→ EXERCISE DIRECTIONS: Your answer should consist of the lines in the listing that hold "labels".

◇ ◇ ◇ ◇ ◇

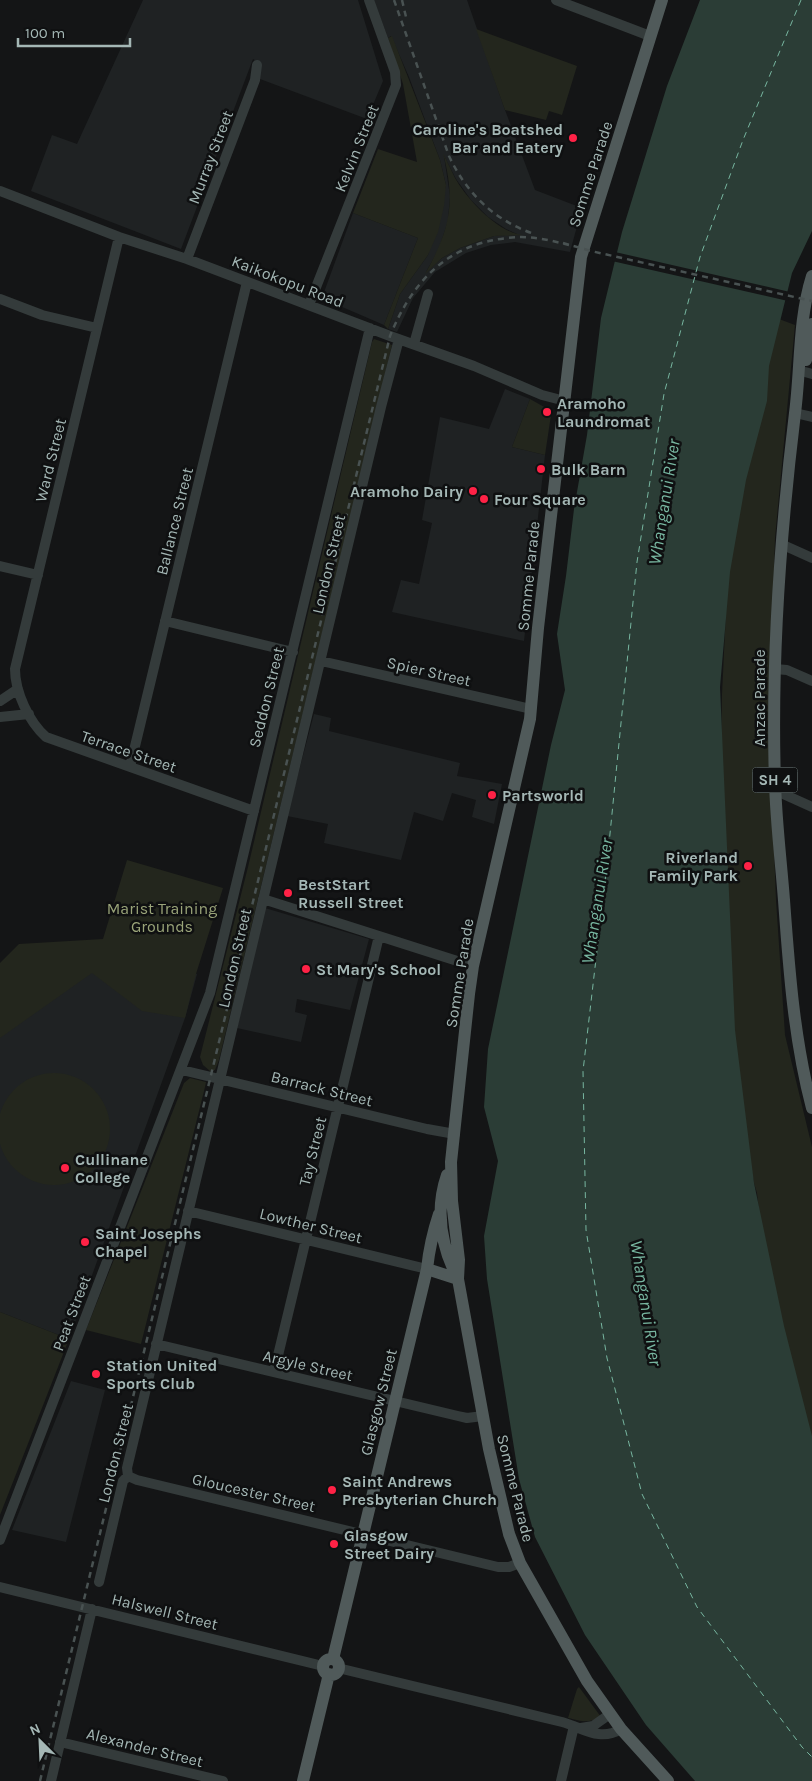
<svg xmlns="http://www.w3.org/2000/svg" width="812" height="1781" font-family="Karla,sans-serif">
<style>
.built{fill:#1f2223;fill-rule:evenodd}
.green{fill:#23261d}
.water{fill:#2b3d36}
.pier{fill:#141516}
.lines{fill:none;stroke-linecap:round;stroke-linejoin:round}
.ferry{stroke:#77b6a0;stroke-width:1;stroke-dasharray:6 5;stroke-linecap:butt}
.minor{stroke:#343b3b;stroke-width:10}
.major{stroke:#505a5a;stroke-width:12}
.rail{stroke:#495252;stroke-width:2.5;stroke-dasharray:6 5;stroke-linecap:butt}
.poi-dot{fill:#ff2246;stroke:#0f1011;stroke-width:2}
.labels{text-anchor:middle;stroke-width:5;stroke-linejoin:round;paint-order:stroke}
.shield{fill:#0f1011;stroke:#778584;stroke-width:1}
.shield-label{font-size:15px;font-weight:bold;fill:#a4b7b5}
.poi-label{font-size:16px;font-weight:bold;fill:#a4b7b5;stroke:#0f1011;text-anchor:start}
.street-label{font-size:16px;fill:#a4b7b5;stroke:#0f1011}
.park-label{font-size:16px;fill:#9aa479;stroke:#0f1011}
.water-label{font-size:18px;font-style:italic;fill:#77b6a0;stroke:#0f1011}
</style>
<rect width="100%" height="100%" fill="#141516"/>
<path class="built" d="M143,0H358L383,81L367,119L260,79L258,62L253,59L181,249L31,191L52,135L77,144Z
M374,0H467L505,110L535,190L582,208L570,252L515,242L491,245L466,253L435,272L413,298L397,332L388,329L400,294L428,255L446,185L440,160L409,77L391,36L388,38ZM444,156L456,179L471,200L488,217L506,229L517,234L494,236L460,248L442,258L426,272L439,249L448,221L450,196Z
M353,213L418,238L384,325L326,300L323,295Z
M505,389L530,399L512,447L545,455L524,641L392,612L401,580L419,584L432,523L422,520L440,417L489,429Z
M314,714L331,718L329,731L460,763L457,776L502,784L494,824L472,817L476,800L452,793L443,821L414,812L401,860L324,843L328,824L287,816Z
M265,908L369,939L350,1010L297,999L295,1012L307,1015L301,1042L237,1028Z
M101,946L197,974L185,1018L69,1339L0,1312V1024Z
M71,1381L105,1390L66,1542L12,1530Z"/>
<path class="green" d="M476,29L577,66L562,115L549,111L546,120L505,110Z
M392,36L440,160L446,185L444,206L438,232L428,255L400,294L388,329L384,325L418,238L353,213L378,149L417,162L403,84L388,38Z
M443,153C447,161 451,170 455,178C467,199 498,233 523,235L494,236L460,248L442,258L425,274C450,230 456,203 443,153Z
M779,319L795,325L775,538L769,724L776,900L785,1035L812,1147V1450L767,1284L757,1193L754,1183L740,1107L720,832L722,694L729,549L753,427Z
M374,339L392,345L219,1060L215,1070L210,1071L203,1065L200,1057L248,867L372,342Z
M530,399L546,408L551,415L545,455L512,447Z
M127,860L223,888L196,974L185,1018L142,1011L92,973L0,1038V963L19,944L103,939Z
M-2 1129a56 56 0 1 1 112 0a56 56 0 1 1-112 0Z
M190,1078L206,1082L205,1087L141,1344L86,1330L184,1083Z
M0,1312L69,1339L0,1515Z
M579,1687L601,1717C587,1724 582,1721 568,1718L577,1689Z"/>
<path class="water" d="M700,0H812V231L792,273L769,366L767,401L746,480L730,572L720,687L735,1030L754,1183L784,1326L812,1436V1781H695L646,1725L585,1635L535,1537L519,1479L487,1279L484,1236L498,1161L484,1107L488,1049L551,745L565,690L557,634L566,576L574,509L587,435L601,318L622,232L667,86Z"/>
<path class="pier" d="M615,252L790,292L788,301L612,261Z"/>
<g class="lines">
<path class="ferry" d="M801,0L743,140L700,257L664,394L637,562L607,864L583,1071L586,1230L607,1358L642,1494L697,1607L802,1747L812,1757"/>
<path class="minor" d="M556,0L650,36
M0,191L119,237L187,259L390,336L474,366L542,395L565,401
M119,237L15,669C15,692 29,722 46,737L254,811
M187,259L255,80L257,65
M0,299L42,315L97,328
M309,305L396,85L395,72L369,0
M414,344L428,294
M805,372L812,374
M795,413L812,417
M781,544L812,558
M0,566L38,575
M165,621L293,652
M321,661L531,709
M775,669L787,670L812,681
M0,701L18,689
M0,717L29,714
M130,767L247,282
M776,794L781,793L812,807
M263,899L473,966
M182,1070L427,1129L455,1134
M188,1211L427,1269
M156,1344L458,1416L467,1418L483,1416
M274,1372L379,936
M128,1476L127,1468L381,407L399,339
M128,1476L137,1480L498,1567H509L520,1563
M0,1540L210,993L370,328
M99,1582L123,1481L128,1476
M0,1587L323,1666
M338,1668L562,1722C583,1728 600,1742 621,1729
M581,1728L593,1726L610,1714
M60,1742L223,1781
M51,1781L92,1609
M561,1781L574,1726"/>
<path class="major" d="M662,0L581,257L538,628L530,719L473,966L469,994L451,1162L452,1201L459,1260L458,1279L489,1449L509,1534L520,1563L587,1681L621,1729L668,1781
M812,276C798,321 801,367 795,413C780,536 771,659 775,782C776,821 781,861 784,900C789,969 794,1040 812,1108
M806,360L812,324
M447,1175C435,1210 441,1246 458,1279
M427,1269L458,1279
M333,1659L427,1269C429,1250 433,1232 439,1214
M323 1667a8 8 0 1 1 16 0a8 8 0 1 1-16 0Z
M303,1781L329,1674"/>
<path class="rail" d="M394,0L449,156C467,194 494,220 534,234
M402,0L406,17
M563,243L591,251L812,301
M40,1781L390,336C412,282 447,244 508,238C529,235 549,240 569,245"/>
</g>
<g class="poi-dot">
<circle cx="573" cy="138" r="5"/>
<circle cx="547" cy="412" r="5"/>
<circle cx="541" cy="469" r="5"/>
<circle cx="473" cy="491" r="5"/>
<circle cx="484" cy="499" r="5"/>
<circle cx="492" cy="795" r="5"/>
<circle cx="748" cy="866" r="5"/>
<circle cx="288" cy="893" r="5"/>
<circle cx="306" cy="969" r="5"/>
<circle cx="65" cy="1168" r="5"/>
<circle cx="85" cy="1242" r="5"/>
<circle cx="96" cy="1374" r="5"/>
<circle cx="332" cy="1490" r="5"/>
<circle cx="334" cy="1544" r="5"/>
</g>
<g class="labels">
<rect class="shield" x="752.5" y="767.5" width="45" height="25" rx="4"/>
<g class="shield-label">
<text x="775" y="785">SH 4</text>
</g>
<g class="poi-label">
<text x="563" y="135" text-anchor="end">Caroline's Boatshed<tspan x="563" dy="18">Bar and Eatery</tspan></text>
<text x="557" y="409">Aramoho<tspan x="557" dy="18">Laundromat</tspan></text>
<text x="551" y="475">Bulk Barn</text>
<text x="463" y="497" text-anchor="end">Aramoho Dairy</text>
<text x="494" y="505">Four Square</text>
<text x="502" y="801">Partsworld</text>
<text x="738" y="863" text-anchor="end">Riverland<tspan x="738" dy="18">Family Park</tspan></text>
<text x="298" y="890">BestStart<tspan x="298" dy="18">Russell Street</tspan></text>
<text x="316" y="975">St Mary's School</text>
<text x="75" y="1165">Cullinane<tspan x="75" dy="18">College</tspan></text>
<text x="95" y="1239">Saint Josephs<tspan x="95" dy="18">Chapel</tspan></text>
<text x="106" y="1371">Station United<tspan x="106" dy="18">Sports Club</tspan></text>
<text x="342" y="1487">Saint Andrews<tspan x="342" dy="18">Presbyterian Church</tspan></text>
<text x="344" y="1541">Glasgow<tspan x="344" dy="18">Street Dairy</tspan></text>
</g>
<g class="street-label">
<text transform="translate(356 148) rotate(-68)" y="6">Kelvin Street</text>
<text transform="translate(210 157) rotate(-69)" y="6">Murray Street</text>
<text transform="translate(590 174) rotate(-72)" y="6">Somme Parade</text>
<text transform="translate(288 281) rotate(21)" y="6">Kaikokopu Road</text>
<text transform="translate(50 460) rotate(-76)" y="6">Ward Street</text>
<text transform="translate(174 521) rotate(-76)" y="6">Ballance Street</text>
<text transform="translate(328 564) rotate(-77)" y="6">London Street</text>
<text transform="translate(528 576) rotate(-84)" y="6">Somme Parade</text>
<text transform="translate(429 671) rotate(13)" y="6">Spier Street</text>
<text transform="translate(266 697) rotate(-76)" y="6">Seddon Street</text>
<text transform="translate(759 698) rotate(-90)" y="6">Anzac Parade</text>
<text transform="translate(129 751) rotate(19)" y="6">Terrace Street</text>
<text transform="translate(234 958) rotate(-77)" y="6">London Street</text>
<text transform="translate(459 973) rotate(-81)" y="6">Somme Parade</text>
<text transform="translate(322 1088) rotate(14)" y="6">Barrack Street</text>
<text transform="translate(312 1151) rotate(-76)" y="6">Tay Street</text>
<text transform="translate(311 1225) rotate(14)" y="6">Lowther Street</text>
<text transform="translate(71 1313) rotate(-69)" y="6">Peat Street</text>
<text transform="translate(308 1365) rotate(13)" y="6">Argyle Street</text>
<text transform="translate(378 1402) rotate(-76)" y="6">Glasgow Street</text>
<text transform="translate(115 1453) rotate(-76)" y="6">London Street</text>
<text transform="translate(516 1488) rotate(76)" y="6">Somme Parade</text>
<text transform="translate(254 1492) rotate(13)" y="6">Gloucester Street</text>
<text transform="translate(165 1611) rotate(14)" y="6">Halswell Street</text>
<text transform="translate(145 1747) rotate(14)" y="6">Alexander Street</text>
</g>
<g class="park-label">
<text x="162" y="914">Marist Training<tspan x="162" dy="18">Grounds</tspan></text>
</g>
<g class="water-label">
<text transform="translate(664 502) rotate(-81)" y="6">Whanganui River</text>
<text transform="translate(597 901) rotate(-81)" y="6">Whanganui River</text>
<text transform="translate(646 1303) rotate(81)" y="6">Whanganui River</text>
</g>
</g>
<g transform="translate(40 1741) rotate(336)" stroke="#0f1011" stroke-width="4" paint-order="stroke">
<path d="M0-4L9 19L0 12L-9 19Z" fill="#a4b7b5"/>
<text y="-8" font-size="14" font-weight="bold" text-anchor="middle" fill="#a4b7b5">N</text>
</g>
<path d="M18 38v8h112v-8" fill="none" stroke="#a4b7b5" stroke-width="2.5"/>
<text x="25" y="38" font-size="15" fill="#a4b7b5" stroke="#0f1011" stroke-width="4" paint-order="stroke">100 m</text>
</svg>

◇ ◇ ◇ ◇ ◇

→ WRITTEN ANSWER:
.labels{text-anchor:middle;stroke-width:5;stroke-linejoin:round;paint-order:stroke}
<g class="labels">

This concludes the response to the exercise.